In fact the results are also affected by the training procedure. The training approach to using ChatGPT gives a context first (some text), then a question, then the answer. If I give context with the question (e.g. some relevant  text such as an EE case study) and then ask a question, ChatGPT responds much better.

These are much better answers (although far from perfect), but I have had to supply relevant text in the first place, which rather defeats the object of the exercise.

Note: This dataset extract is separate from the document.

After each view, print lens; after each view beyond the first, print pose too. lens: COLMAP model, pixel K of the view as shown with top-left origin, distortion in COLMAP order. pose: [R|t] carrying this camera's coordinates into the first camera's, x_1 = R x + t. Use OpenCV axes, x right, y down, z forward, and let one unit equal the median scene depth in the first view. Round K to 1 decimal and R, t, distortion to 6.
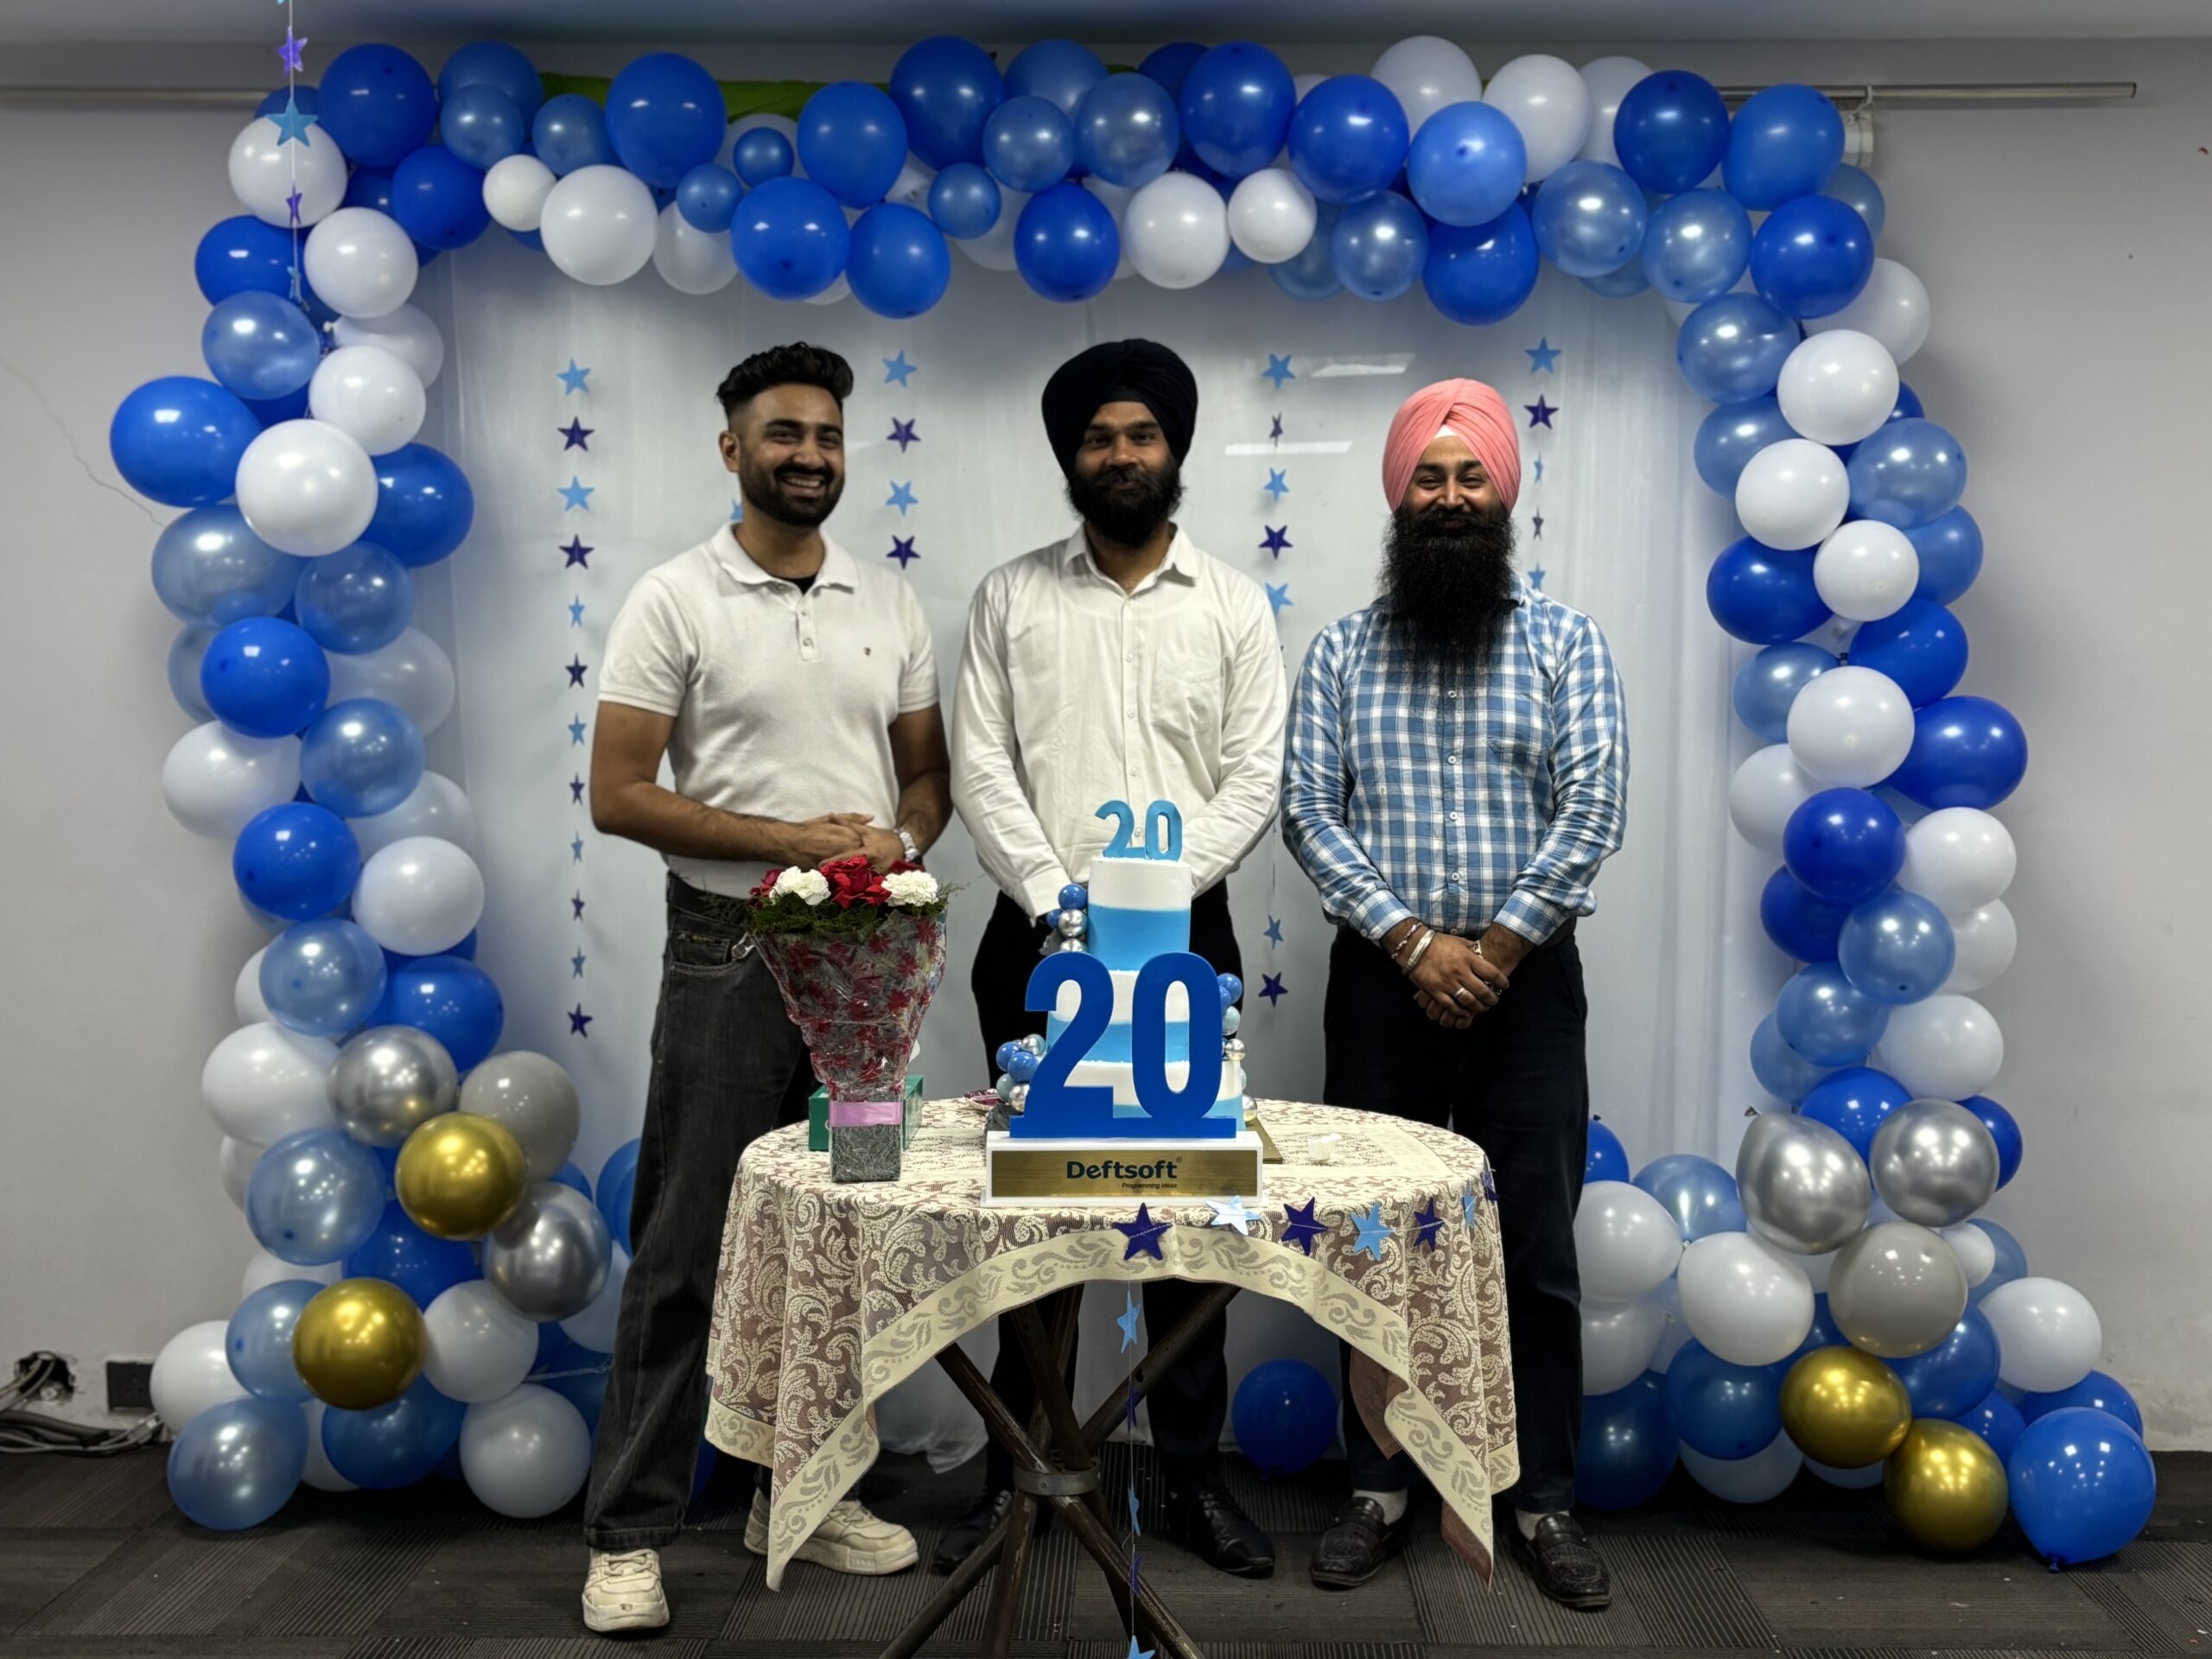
lens RADIAL K [[2605.8, 0, 1124.1], [0, 2605.8, 788.9], [0, 0, 1]] dist [0.021554, 0.000000]
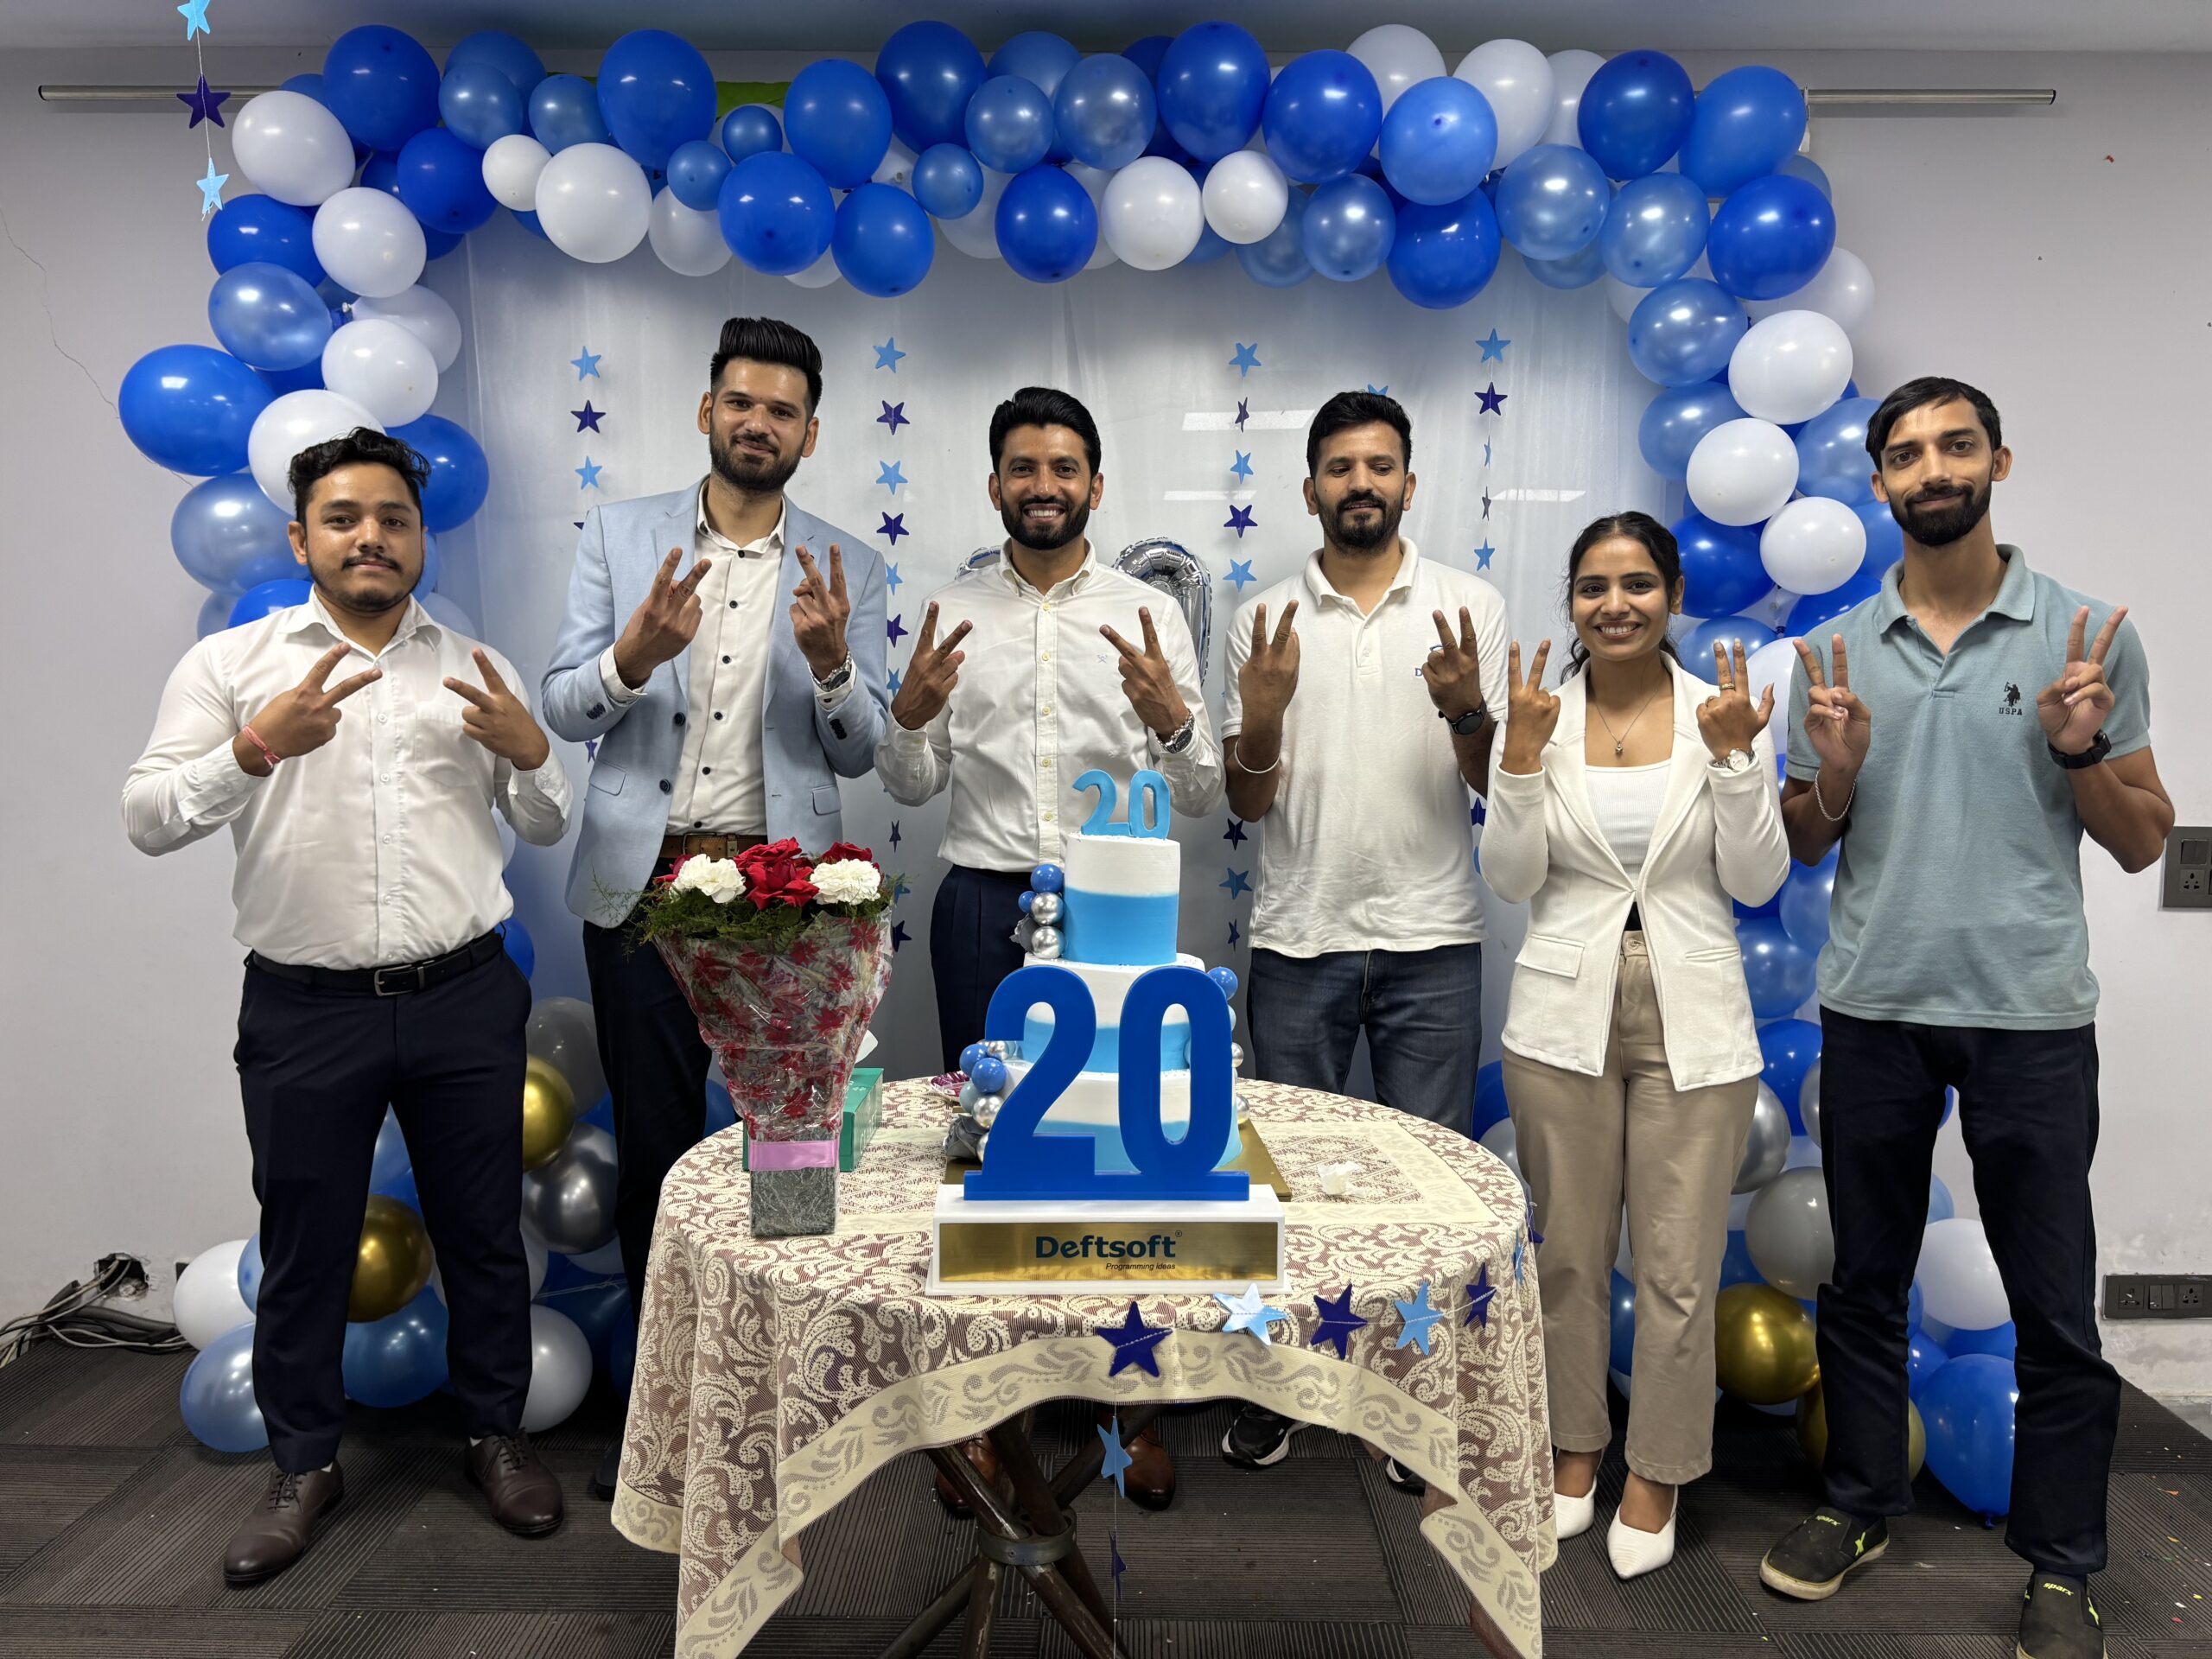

So, could I get ChatGPT to identify the relevant text to use as part of the prompt? You can, in fact, use ChatGPT to generate embeddings – a representation of the document as a mathematical vector – which can be used to find similar documents. So this suggests a slightly different approach:

  • For each case-study – generate embeddings
  • For a given question – find the case-studies which are most similar to the question (using the embeddings)
  • Use the similar case-studies as part of the prompt

This gives some pretty good responses; this image shows the top 5 responses for some questions about our case studies:

These look like pretty relevant responses but they’re a bit short, and they definitely don’t contain all the available information in the case-studies. It turned out that the default response size is 16 tokens (sort of related to word count). When I set it to 200 I get these results for what is a data health check:

Well that’s a much better summary, and it gave good results for other queries also:

Throughout this activity, I found a number of other notable points:

  • Using the right model in ChatGPT is really important. I ended up using the latest model, which is tuned for  instruction/chatgpt type tasks (text-davinci-003), and got good results for most of the work. Base models (e.g. davinci) just didn’t seem to cut it. This matters when you are thinking of fine-tuning a model because you cannot use the specialised models as the basis of a new one.

  • The davinci series models used a lot of human feedback as part of their training, so they give the best results compared to simpler models. (Although I accept the need to experiment more.)
  • Quite often the model would become unavailable and I would get the following message. If you want to use the API in a live service, be aware that this can happen quite regularly.

  • Each question cost about 5-6 cents.

I have noticed a wide range of reactions from people using ChatGPT, from ‘Wow- this will change the world!’ to ‘It’s all nonsense – it’s not intelligent at all.’ – even amongst people with AI backgrounds. Having played with it, I think there are lots of tasks it can help with; organisations that can figure out where it will help them and how to get the most out of it will really benefit. Watching how things play out with Chat GPT and its successors (hello GPT-4) is going to be a fascinating ride.